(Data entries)
■ ■ ■

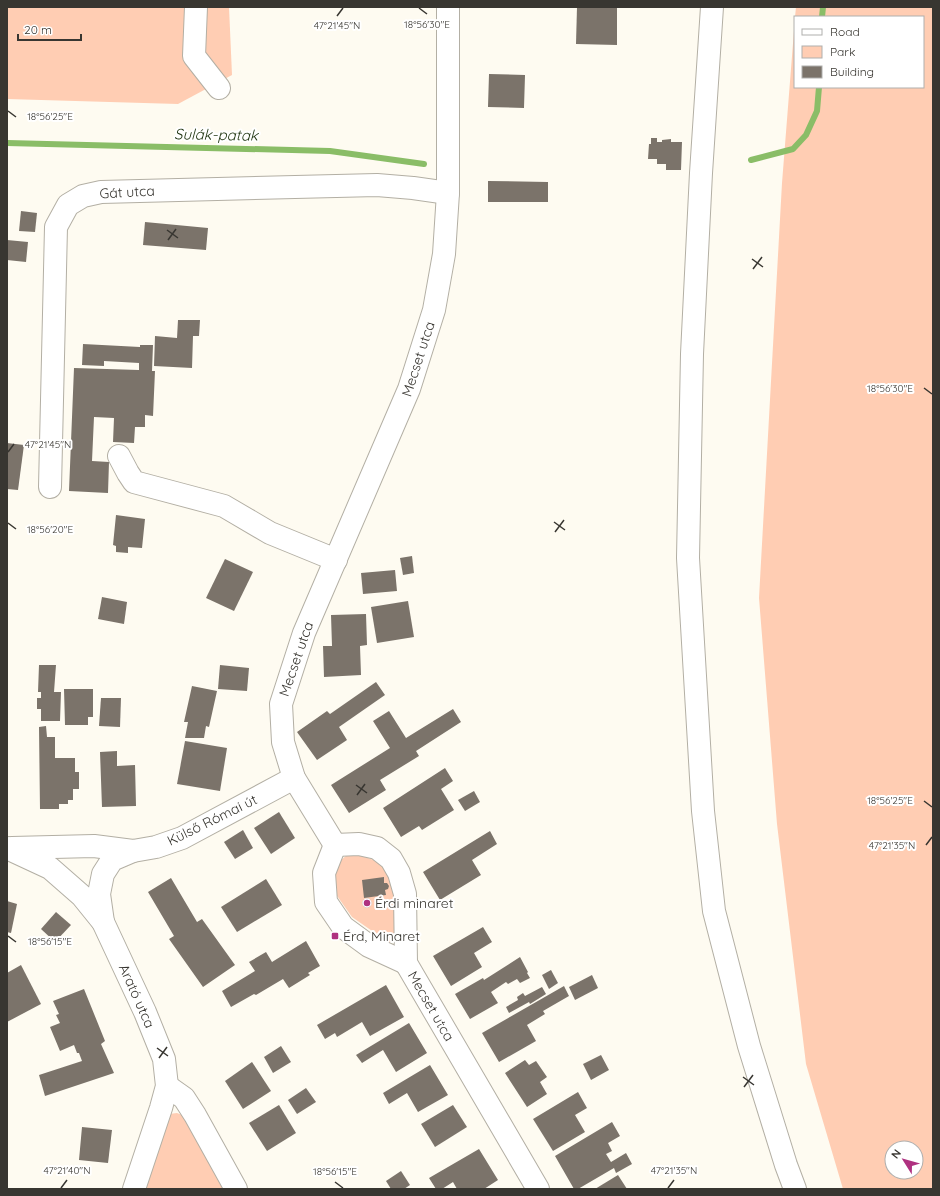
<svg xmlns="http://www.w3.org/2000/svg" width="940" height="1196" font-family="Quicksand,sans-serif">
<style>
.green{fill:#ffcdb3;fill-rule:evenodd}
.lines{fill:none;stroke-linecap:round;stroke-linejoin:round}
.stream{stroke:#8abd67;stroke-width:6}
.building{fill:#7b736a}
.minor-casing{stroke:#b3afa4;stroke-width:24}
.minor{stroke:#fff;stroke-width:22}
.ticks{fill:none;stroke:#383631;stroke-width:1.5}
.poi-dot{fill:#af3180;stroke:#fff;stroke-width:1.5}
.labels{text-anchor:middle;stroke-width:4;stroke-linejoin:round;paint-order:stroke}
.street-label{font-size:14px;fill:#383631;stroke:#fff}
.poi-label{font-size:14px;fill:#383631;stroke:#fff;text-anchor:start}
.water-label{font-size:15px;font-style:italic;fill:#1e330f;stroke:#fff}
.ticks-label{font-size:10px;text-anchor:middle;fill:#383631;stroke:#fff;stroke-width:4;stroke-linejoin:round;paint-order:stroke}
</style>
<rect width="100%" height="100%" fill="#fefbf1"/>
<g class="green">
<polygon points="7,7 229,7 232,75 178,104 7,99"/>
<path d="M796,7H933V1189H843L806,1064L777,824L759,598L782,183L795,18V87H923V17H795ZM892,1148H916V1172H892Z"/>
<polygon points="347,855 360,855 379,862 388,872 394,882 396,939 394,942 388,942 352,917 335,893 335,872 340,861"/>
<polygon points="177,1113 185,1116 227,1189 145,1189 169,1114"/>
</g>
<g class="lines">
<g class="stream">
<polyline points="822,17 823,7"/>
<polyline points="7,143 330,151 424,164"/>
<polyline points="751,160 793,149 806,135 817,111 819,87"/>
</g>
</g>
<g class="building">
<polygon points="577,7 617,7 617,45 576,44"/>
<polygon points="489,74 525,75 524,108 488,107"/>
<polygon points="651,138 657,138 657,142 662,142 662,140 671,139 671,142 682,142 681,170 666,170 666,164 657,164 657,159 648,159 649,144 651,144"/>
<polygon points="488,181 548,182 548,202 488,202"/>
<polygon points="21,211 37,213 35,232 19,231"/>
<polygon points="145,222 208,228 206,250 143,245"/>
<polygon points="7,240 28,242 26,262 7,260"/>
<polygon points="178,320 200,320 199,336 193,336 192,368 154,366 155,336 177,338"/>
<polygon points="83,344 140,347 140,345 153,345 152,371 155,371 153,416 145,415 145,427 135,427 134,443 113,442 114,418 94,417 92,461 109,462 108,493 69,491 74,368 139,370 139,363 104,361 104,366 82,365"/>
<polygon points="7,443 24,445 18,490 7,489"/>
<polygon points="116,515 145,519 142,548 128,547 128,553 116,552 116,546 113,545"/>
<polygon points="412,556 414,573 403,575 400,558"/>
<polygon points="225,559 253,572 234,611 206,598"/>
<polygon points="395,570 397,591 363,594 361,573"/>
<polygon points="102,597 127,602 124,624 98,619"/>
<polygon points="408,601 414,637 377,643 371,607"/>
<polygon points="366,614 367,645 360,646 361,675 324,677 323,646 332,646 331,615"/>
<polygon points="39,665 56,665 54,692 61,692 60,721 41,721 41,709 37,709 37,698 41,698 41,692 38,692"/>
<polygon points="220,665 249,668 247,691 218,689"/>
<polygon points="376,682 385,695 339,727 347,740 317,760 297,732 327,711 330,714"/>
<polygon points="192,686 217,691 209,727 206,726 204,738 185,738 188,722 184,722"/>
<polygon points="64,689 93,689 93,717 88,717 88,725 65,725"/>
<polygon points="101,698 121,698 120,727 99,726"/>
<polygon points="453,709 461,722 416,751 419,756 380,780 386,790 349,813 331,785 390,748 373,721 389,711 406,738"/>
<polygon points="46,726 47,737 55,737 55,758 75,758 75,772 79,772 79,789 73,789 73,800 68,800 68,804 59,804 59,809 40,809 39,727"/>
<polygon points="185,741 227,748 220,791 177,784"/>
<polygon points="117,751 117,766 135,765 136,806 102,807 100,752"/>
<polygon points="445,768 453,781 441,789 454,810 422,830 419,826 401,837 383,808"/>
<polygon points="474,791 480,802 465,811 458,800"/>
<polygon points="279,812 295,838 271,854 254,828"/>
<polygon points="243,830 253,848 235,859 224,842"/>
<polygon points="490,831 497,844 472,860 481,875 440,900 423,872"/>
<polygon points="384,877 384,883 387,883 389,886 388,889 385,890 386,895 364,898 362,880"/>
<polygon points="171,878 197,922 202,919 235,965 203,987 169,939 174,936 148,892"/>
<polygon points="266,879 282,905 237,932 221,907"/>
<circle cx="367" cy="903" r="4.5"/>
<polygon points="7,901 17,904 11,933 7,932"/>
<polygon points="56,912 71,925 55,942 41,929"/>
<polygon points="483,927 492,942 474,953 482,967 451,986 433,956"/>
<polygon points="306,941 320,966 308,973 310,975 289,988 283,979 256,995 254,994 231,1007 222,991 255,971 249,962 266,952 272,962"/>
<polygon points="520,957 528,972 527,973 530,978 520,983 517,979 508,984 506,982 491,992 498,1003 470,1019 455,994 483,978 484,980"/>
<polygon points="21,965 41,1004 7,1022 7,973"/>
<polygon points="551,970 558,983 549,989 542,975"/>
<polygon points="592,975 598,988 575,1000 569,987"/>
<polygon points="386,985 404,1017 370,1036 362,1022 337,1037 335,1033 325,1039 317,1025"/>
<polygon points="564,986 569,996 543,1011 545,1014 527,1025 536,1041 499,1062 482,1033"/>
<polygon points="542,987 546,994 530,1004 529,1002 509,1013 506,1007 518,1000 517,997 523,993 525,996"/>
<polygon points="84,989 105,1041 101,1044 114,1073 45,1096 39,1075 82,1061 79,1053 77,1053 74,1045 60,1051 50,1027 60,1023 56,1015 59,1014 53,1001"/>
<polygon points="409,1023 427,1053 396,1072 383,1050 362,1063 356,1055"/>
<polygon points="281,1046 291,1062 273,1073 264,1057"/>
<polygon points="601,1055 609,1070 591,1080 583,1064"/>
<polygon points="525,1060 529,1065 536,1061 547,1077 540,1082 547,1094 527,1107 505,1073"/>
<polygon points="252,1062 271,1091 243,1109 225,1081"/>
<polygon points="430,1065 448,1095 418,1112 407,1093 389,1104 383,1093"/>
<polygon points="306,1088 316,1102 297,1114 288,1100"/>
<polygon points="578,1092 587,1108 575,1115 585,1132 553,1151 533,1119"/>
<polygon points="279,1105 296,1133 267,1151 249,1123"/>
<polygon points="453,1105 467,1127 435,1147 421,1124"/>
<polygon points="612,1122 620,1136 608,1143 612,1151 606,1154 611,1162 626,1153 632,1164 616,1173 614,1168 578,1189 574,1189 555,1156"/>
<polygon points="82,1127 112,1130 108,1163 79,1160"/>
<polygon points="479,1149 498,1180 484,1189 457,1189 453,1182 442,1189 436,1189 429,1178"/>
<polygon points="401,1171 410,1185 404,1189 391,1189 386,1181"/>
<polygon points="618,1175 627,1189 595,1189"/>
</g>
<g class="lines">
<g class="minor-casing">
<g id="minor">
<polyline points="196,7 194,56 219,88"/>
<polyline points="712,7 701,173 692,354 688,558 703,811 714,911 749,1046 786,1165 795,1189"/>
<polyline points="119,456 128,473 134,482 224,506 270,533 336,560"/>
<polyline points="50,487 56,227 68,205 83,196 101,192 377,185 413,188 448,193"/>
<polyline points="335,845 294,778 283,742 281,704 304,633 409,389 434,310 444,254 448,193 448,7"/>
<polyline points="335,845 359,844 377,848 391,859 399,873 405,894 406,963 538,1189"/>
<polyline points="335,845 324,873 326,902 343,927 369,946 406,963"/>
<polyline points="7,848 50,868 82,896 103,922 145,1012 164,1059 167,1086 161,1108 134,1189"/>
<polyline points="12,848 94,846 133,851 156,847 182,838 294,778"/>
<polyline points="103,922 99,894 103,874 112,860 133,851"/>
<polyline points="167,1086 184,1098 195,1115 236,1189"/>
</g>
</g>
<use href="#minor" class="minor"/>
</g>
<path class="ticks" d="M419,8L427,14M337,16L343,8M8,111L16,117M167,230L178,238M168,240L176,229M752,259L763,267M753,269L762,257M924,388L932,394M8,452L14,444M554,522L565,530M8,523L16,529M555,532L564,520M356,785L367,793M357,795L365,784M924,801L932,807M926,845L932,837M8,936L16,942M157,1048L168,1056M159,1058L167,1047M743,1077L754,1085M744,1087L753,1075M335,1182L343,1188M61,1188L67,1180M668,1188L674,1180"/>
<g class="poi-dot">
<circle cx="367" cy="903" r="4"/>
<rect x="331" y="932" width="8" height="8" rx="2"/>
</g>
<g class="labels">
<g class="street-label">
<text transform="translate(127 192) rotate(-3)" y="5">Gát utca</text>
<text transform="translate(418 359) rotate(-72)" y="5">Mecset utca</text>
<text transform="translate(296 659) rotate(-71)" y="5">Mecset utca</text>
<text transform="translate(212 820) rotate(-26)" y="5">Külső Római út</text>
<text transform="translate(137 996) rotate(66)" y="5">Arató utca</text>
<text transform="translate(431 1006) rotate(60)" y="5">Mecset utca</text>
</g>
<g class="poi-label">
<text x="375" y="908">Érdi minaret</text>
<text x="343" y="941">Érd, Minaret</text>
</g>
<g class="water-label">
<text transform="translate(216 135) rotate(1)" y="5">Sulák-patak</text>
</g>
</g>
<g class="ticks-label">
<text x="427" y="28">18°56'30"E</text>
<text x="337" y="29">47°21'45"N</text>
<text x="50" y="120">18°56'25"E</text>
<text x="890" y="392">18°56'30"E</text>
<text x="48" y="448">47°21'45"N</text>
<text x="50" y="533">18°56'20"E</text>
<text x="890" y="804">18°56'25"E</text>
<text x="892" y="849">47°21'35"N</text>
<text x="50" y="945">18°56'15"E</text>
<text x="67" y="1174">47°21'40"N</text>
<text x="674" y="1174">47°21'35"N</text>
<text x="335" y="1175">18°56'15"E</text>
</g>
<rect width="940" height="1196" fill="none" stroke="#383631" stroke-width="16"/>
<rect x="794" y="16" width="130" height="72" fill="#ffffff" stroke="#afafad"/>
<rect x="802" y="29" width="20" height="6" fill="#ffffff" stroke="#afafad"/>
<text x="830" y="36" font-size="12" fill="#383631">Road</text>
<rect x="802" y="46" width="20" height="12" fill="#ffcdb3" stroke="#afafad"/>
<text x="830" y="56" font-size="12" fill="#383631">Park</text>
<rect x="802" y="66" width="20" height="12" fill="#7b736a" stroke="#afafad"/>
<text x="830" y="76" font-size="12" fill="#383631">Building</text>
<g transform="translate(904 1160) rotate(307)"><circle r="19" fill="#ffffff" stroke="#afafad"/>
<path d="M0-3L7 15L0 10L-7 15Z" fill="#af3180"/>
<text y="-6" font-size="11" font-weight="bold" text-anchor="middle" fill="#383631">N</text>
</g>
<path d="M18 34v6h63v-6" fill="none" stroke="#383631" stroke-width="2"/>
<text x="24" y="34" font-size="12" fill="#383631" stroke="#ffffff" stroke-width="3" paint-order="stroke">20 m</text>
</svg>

■ ■ ■

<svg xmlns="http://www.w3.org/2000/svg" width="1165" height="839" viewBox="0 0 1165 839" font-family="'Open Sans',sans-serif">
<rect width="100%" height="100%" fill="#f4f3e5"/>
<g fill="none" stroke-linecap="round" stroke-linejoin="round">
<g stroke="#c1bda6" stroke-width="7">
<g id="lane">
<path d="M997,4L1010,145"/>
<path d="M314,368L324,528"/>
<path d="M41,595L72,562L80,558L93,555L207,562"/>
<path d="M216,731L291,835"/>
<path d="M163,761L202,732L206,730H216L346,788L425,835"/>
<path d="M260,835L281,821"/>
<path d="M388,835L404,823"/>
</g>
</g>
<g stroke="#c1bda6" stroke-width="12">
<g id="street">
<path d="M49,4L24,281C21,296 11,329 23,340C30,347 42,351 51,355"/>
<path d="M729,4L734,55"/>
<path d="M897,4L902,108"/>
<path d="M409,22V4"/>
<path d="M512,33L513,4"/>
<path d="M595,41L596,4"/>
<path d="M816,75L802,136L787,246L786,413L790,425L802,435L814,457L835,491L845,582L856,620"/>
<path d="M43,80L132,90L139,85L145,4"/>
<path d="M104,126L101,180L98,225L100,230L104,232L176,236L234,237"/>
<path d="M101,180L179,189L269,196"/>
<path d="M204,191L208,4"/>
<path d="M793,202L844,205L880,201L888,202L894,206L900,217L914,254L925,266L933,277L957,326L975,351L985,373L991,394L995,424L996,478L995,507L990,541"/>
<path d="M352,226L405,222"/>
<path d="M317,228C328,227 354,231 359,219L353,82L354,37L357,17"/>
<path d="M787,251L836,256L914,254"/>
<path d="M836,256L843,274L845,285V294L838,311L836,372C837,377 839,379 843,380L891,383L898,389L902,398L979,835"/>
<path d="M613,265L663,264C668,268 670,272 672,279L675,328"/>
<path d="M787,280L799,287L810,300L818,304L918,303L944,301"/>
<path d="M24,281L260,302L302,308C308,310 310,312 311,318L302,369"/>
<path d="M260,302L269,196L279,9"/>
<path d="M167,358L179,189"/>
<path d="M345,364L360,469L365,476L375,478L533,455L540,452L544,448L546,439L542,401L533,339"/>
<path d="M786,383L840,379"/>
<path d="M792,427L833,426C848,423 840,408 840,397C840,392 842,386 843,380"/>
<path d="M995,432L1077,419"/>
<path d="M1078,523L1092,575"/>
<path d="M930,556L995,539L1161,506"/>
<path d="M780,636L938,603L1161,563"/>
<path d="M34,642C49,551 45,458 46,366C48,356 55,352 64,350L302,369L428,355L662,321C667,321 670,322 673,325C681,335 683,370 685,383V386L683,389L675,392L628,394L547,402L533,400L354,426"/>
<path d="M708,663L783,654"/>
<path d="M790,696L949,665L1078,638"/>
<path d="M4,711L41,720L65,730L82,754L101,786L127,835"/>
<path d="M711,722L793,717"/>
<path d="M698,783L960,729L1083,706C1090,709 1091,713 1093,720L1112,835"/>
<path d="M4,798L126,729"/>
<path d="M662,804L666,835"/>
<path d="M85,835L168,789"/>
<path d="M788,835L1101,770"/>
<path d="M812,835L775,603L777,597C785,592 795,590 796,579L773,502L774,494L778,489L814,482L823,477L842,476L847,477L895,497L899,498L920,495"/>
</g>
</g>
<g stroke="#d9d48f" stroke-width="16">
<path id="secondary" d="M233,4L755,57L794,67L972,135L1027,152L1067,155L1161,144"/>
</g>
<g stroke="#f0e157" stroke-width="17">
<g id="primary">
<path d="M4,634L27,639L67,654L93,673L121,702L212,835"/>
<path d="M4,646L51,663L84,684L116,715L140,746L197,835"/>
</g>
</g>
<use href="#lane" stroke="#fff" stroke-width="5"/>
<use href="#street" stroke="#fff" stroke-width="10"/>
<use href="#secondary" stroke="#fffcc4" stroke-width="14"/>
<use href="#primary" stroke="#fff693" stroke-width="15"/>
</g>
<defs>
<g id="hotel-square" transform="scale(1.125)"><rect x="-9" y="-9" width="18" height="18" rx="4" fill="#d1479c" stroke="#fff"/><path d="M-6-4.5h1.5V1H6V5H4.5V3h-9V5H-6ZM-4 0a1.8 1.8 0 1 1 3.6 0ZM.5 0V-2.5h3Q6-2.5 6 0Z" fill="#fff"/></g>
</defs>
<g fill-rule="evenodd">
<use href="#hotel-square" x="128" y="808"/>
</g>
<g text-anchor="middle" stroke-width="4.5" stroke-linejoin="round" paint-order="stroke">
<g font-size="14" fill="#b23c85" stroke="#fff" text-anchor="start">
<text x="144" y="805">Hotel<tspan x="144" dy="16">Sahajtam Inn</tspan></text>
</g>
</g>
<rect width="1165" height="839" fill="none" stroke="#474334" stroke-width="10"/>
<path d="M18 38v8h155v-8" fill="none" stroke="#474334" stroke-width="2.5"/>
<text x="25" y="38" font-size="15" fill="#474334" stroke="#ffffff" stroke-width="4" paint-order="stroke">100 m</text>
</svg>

■ ■ ■

▶ _Work required_: Please state only the number of lines above that hold the string "labels".

▶ _Response area_: 2